**Brief**
Copy the material from the line with "Rendered at 2001 by 1125 pixels." up to and including the line with "title Hebrews 7 [206, 60, 1797, 278]", changing "text content" to "written content" and keeping everything else the same.

(Dataset entries)
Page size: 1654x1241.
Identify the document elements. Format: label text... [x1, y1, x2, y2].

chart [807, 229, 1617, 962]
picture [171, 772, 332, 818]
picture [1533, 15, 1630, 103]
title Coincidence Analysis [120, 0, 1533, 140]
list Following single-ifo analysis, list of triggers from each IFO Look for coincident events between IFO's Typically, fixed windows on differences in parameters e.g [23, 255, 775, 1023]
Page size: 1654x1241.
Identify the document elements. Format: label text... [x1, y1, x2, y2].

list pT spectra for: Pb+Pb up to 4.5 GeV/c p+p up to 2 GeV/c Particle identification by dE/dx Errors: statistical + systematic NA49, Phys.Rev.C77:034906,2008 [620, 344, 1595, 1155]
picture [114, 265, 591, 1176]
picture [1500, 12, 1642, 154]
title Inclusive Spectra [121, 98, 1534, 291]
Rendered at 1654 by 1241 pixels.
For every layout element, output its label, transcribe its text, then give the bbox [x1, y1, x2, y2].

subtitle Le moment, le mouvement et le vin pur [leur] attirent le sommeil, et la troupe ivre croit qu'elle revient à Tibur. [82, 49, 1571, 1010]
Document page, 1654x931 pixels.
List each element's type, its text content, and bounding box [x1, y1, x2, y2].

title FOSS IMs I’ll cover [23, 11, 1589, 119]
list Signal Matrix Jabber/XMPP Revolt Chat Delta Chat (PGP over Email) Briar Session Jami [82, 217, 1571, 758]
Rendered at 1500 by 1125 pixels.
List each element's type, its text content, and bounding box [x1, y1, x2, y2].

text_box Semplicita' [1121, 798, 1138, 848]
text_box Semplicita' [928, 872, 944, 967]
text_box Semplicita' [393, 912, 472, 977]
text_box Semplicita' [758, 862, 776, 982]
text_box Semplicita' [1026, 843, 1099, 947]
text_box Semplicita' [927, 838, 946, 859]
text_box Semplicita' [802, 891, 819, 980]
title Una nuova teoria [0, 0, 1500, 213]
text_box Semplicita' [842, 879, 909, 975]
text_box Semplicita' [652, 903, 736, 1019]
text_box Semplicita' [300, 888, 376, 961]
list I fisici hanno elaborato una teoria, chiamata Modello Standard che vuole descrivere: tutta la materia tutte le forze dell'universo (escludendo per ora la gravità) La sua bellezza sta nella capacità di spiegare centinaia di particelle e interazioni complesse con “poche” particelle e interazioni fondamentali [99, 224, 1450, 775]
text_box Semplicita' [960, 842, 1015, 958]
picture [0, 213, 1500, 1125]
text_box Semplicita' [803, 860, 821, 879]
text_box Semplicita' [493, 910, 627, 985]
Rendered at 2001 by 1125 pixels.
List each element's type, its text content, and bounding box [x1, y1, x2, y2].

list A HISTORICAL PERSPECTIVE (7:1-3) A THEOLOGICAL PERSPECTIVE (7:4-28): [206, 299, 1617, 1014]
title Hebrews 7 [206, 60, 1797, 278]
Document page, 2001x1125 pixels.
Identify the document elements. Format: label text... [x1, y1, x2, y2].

**Task answer**
Rendered at 2001 by 1125 pixels.
List each element's type, its written content, and bounding box [x1, y1, x2, y2].

list A HISTORICAL PERSPECTIVE (7:1-3) A THEOLOGICAL PERSPECTIVE (7:4-28): [206, 299, 1617, 1014]
title Hebrews 7 [206, 60, 1797, 278]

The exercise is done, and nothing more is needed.